Julie Makimaa of Holland, Michigan was conceived in rape and born in 1964.  She discovered this  21 years later when she met her birth mother. She researched and helped write the  book Victims and Victors, about women who became pregnant as a result of rape:

Excerpts from her Capital Hill Briefing:

“An overwhelming number of Americans feel abortion should be allowed for rape and incest. But the information that shapes their views is very one- sided. It presents abortion as the only solution, and that solution is presented without question.

Many pro-lifers have been convinced we need an exception to the right to life for rape and incest. We somehow believe the sacrifice of a few in rape and incest is the price we have to pay to obtain protections for the majority.

The ACLU, in the late 60s and early 70s, searched for rape victims who’d be willing to challenge the laws prohibiting abortion. They were unable to find a rape victim, but they did find Norma McCorvey, who became Jane Roe of Roe vs Wade, who claimed she was a victim of a gang rape by three men and a woman. It wasn’t until many years afterwards that Norma revealed that was a lie. Sarah Weddington  and Linda Coffee, her attorney, needed an extreme case to make her look pitiable. Rape seemed to be the ticket. 

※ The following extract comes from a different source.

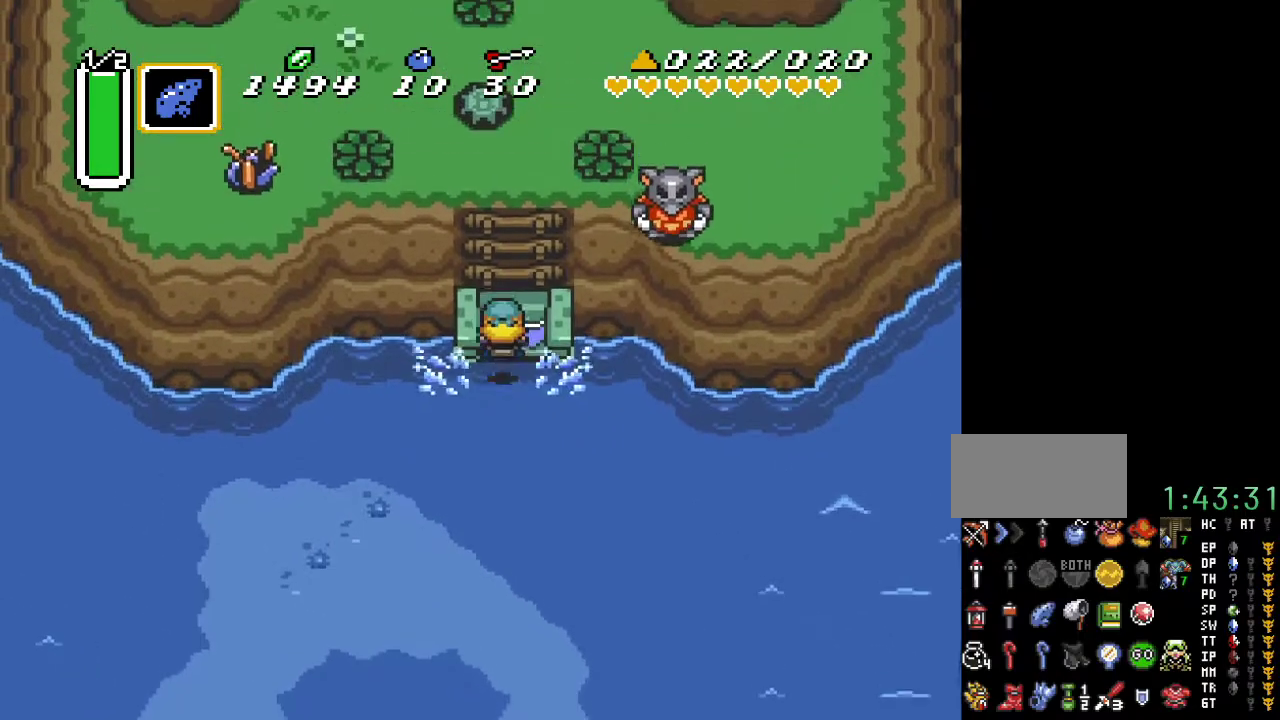
{"buttons": ["DPAD_UP"], "events": []}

We’ve heard women should not be forced to carry a rapist’s child, that a pregnancy would create unbearable psychological trauma, that the child would be a constant reminded of her rape.

The child is described as less valuable than the rest of us. The children will suffer physical and psychological deformities. Male children will be rapists. They will be criminals. Children carry the evil genes of their fathers. They will never love, never contribute to society, . They will never have normal lives. This is the way the majority of Americans view rape and incest pregnancies.

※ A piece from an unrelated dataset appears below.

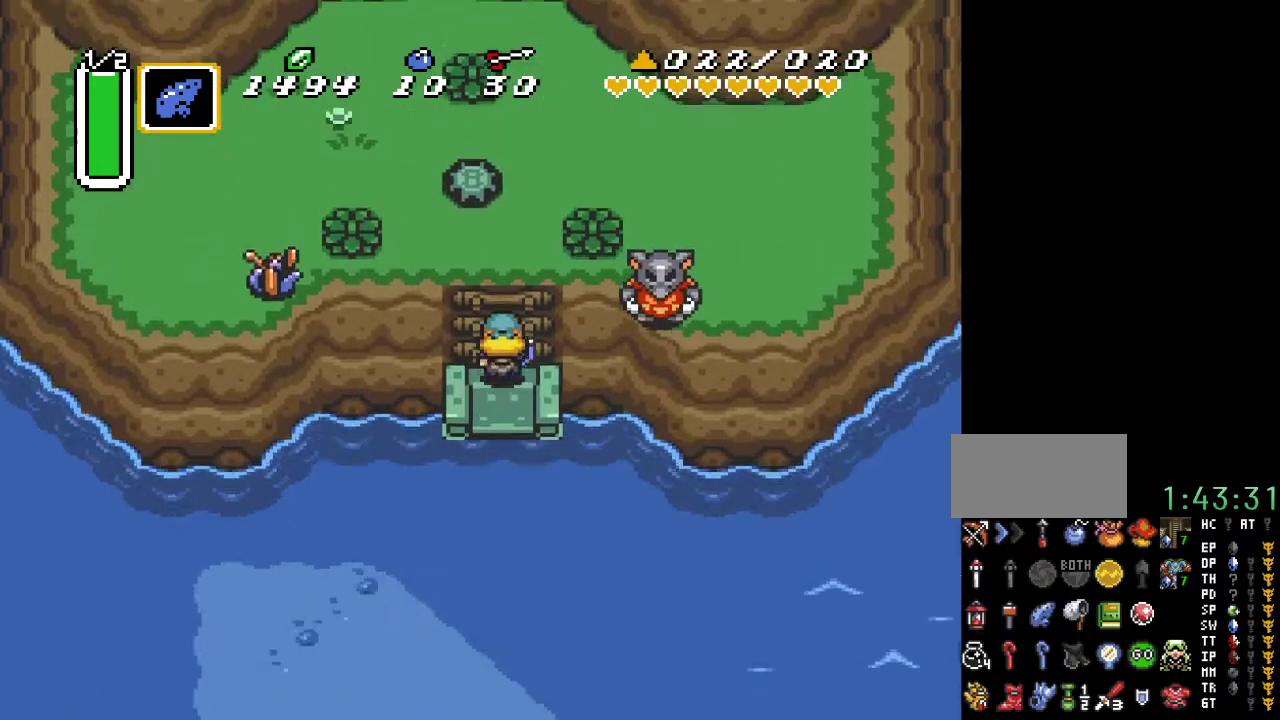
{"buttons": [], "events": [[350, "START", "down"], [500, "DPAD_UP", "up"], [500, "START", "up"]]}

Out of 164 women who carried to term, 64% of them are raising their own children. These women grew to love their child. They didn’t view it as the evil rapist’s child. They grew to love it as their child.

Of the 28 girls pregnant through incest, 50% of them carried to term. Of these, 50%, 60% are raising their children.

The woman who is pregnant though incest typically is forced into abortion to hide what is going on. The family members are taking her to an abortion clinic because they don’t want to be discovered and she’s put back into the abuse. People forget that for a lot of young girls, the pregnancy is finally the way out, the proof where someone else is brought in and pulls her out of that situation.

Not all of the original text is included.